You run the company. It may be yours. So, since there is no stressful quarterly board presentation, no tight arsed SOB MD flying in to chew you on the numbers and you are working so hard, it’s so easy for business sense and strategic management to give way to day-to-to-day management. So here is a little exercise. It’s one of those cool ones like imagining the audience you are stressed about talking to from the conference podium are in their underwear. Imagine you have a Boss. An unforgiving son of his mother. You probably had one at some point in your career. Hell, these days it’s probably your banker. Anyway, this imaginary figure of authority always asks the tough questions and you simply do not want to be caught unprepared. He is asking, “What is your strategy?” Do you know? Did you lay it down five years ago and then forget about it as you had more important things to attend to such as writing proposals, visiting clients, appraising staff, balancing the books, answering the phone and emails? All the stuff above is, of course so much more important than actually knowing why you are doing it. When I ask this question at the first meeting with prospects, I usually get something along the lines of a smile bordering on the condescending and something like “Andrew, you know the theory is OK but we have a business to run”. In some cases this is a cover for a guilty managerial conscience. In other cases it stems from empirical managers or business people thinking that a business strategy is up there with quantum physics and as such beyond their grasp, so let’s just get on with running the business. In so many cases this ends up as just running around in circles or, worse, running the business into the ground.

Strategy made simple:

Ask yourself three questions:

1. Where are we today?

2. Where do we want to be in X months/years?

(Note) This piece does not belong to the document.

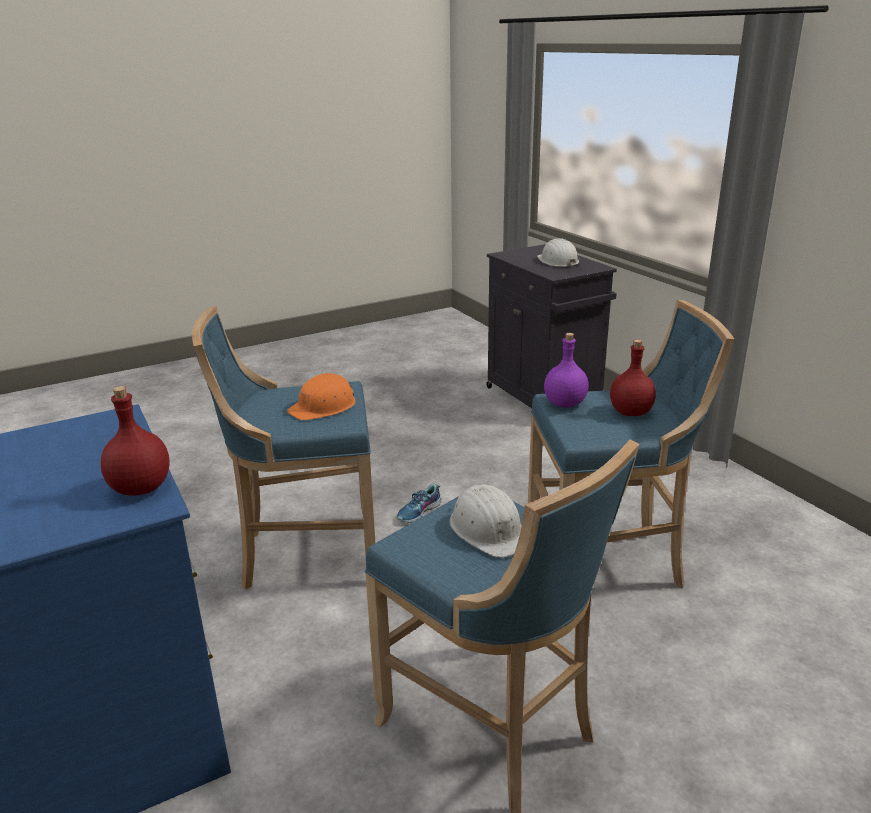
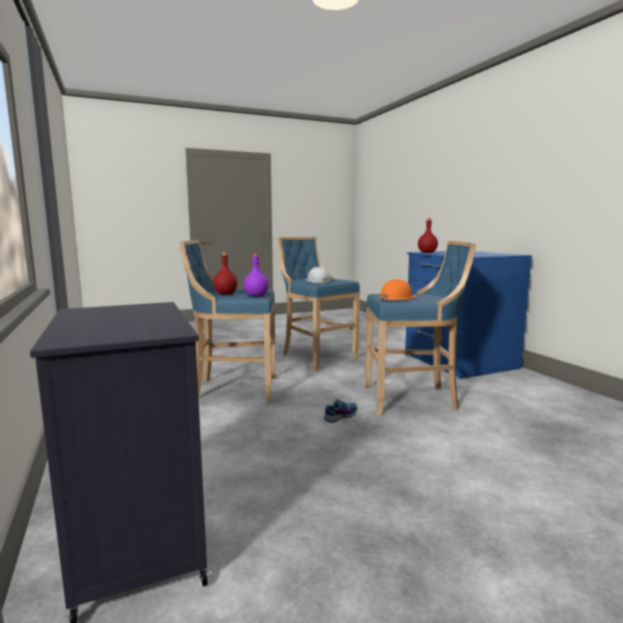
camera: 175 degrees left, 15 degrees down
white hard hat [537,238,579,268] -> none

3. OK, How the heck do we get there?

That’s it basically. Get as philosophical and as detailed as you like, but this is the essence. Of course, you then need to think along the lines of, “What sort of obstacles would we encounter? Is there anybody that would go out of their way to stop me?”.

Before you get to the strategy questions, ask an even more important one:

What is my business?

This may sound borderline stupidly simple but take a minute: Are you selling coffee or are you selling an image of those that frequent your caffeine enriched beverage purveying establishment? Can you see how different your strategy needs to be depending on the answer?

Define, no, distill the essence of what it is you do. Then decide where you want to end up. Then work backwards to how you are going to succeed. And as you are starting from what you ideally want to achieve, don’t be surprised if you find that you have quite a way to go. Don’t be afraid to question the way you do things today. This will lead you to the “How do we get there” answers.

Oh, and by the way, check your ego at the door. It makes a crappy adviser when it comes to managing change, especially if you need to change your decisions and directions you set.